*** Opening Input data ***

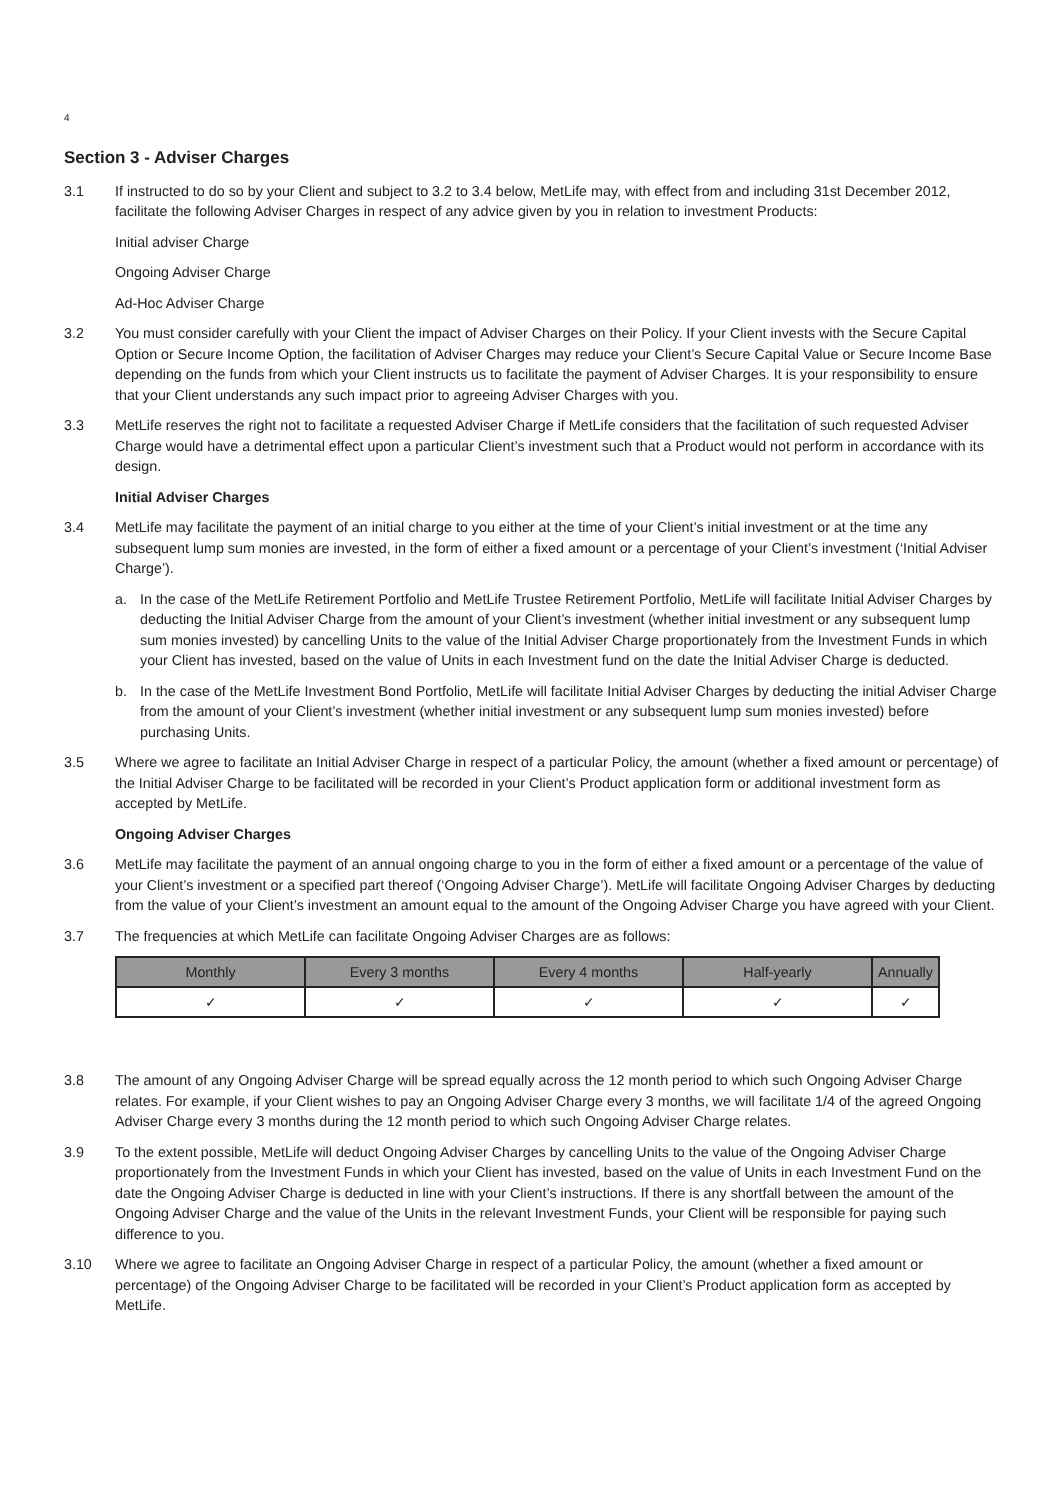4
Section 3 - Adviser Charges
3.1 If instructed to do so by your Client and subject to 3.2 to 3.4 below, MetLife may, with effect from and including 31st December 2012, facilitate the following Adviser Charges in respect of any advice given by you in relation to investment Products:
Initial adviser Charge
Ongoing Adviser Charge
Ad-Hoc Adviser Charge
3.2 You must consider carefully with your Client the impact of Adviser Charges on their Policy. If your Client invests with the Secure Capital Option or Secure Income Option, the facilitation of Adviser Charges may reduce your Client’s Secure Capital Value or Secure Income Base depending on the funds from which your Client instructs us to facilitate the payment of Adviser Charges. It is your responsibility to ensure that your Client understands any such impact prior to agreeing Adviser Charges with you.
3.3 MetLife reserves the right not to facilitate a requested Adviser Charge if MetLife considers that the facilitation of such requested Adviser Charge would have a detrimental effect upon a particular Client’s investment such that a Product would not perform in accordance with its design.
Initial Adviser Charges
3.4 MetLife may facilitate the payment of an initial charge to you either at the time of your Client’s initial investment or at the time any subsequent lump sum monies are invested, in the form of either a fixed amount or a percentage of your Client’s investment (‘Initial Adviser Charge’).
a. In the case of the MetLife Retirement Portfolio and MetLife Trustee Retirement Portfolio, MetLife will facilitate Initial Adviser Charges by deducting the Initial Adviser Charge from the amount of your Client’s investment (whether initial investment or any subsequent lump sum monies invested) by cancelling Units to the value of the Initial Adviser Charge proportionately from the Investment Funds in which your Client has invested, based on the value of Units in each Investment fund on the date the Initial Adviser Charge is deducted.
b. In the case of the MetLife Investment Bond Portfolio, MetLife will facilitate Initial Adviser Charges by deducting the initial Adviser Charge from the amount of your Client’s investment (whether initial investment or any subsequent lump sum monies invested) before purchasing Units.
3.5 Where we agree to facilitate an Initial Adviser Charge in respect of a particular Policy, the amount (whether a fixed amount or percentage) of the Initial Adviser Charge to be facilitated will be recorded in your Client’s Product application form or additional investment form as accepted by MetLife.
Ongoing Adviser Charges
3.6 MetLife may facilitate the payment of an annual ongoing charge to you in the form of either a fixed amount or a percentage of the value of your Client’s investment or a specified part thereof (‘Ongoing Adviser Charge’). MetLife will facilitate Ongoing Adviser Charges by deducting from the value of your Client’s investment an amount equal to the amount of the Ongoing Adviser Charge you have agreed with your Client.
3.7 The frequencies at which MetLife can facilitate Ongoing Adviser Charges are as follows:
| Monthly | Every 3 months | Every 4 months | Half-yearly | Annually |
| --- | --- | --- | --- | --- |
| ✓ | ✓ | ✓ | ✓ | ✓ |
3.8 The amount of any Ongoing Adviser Charge will be spread equally across the 12 month period to which such Ongoing Adviser Charge relates. For example, if your Client wishes to pay an Ongoing Adviser Charge every 3 months, we will facilitate 1/4 of the agreed Ongoing Adviser Charge every 3 months during the 12 month period to which such Ongoing Adviser Charge relates.
3.9 To the extent possible, MetLife will deduct Ongoing Adviser Charges by cancelling Units to the value of the Ongoing Adviser Charge proportionately from the Investment Funds in which your Client has invested, based on the value of Units in each Investment Fund on the date the Ongoing Adviser Charge is deducted in line with your Client’s instructions. If there is any shortfall between the amount of the Ongoing Adviser Charge and the value of the Units in the relevant Investment Funds, your Client will be responsible for paying such difference to you.
3.10 Where we agree to facilitate an Ongoing Adviser Charge in respect of a particular Policy, the amount (whether a fixed amount or percentage) of the Ongoing Adviser Charge to be facilitated will be recorded in your Client’s Product application form as accepted by MetLife.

*** Closing Input data ***

Aim of the task = Would you give the material back exactly, minus the pictures?

Exercise result =
4
Section 3 - Adviser Charges
3.1 If instructed to do so by your Client and subject to 3.2 to 3.4 below, MetLife may, with effect from and including 31st December 2012, facilitate the following Adviser Charges in respect of any advice given by you in relation to investment Products:
Initial adviser Charge
Ongoing Adviser Charge
Ad-Hoc Adviser Charge
3.2 You must consider carefully with your Client the impact of Adviser Charges on their Policy. If your Client invests with the Secure Capital Option or Secure Income Option, the facilitation of Adviser Charges may reduce your Client’s Secure Capital Value or Secure Income Base depending on the funds from which your Client instructs us to facilitate the payment of Adviser Charges. It is your responsibility to ensure that your Client understands any such impact prior to agreeing Adviser Charges with you.
3.3 MetLife reserves the right not to facilitate a requested Adviser Charge if MetLife considers that the facilitation of such requested Adviser Charge would have a detrimental effect upon a particular Client’s investment such that a Product would not perform in accordance with its design.
Initial Adviser Charges
3.4 MetLife may facilitate the payment of an initial charge to you either at the time of your Client’s initial investment or at the time any subsequent lump sum monies are invested, in the form of either a fixed amount or a percentage of your Client’s investment (‘Initial Adviser Charge’).
a. In the case of the MetLife Retirement Portfolio and MetLife Trustee Retirement Portfolio, MetLife will facilitate Initial Adviser Charges by deducting the Initial Adviser Charge from the amount of your Client’s investment (whether initial investment or any subsequent lump sum monies invested) by cancelling Units to the value of the Initial Adviser Charge proportionately from the Investment Funds in which your Client has invested, based on the value of Units in each Investment fund on the date the Initial Adviser Charge is deducted.
b. In the case of the MetLife Investment Bond Portfolio, MetLife will facilitate Initial Adviser Charges by deducting the initial Adviser Charge from the amount of your Client’s investment (whether initial investment or any subsequent lump sum monies invested) before purchasing Units.
3.5 Where we agree to facilitate an Initial Adviser Charge in respect of a particular Policy, the amount (whether a fixed amount or percentage) of the Initial Adviser Charge to be facilitated will be recorded in your Client’s Product application form or additional investment form as accepted by MetLife.
Ongoing Adviser Charges
3.6 MetLife may facilitate the payment of an annual ongoing charge to you in the form of either a fixed amount or a percentage of the value of your Client’s investment or a specified part thereof (‘Ongoing Adviser Charge’). MetLife will facilitate Ongoing Adviser Charges by deducting from the value of your Client’s investment an amount equal to the amount of the Ongoing Adviser Charge you have agreed with your Client.
3.7 The frequencies at which MetLife can facilitate Ongoing Adviser Charges are as follows:
| Monthly | Every 3 months | Every 4 months | Half-yearly | Annually |
| --- | --- | --- | --- | --- |
| ✓ | ✓ | ✓ | ✓ | ✓ |
3.8 The amount of any Ongoing Adviser Charge will be spread equally across the 12 month period to which such Ongoing Adviser Charge relates. For example, if your Client wishes to pay an Ongoing Adviser Charge every 3 months, we will facilitate 1/4 of the agreed Ongoing Adviser Charge every 3 months during the 12 month period to which such Ongoing Adviser Charge relates.
3.9 To the extent possible, MetLife will deduct Ongoing Adviser Charges by cancelling Units to the value of the Ongoing Adviser Charge proportionately from the Investment Funds in which your Client has invested, based on the value of Units in each Investment Fund on the date the Ongoing Adviser Charge is deducted in line with your Client’s instructions. If there is any shortfall between the amount of the Ongoing Adviser Charge and the value of the Units in the relevant Investment Funds, your Client will be responsible for paying such difference to you.
3.10 Where we agree to facilitate an Ongoing Adviser Charge in respect of a particular Policy, the amount (whether a fixed amount or percentage) of the Ongoing Adviser Charge to be facilitated will be recorded in your Client’s Product application form as accepted by MetLife.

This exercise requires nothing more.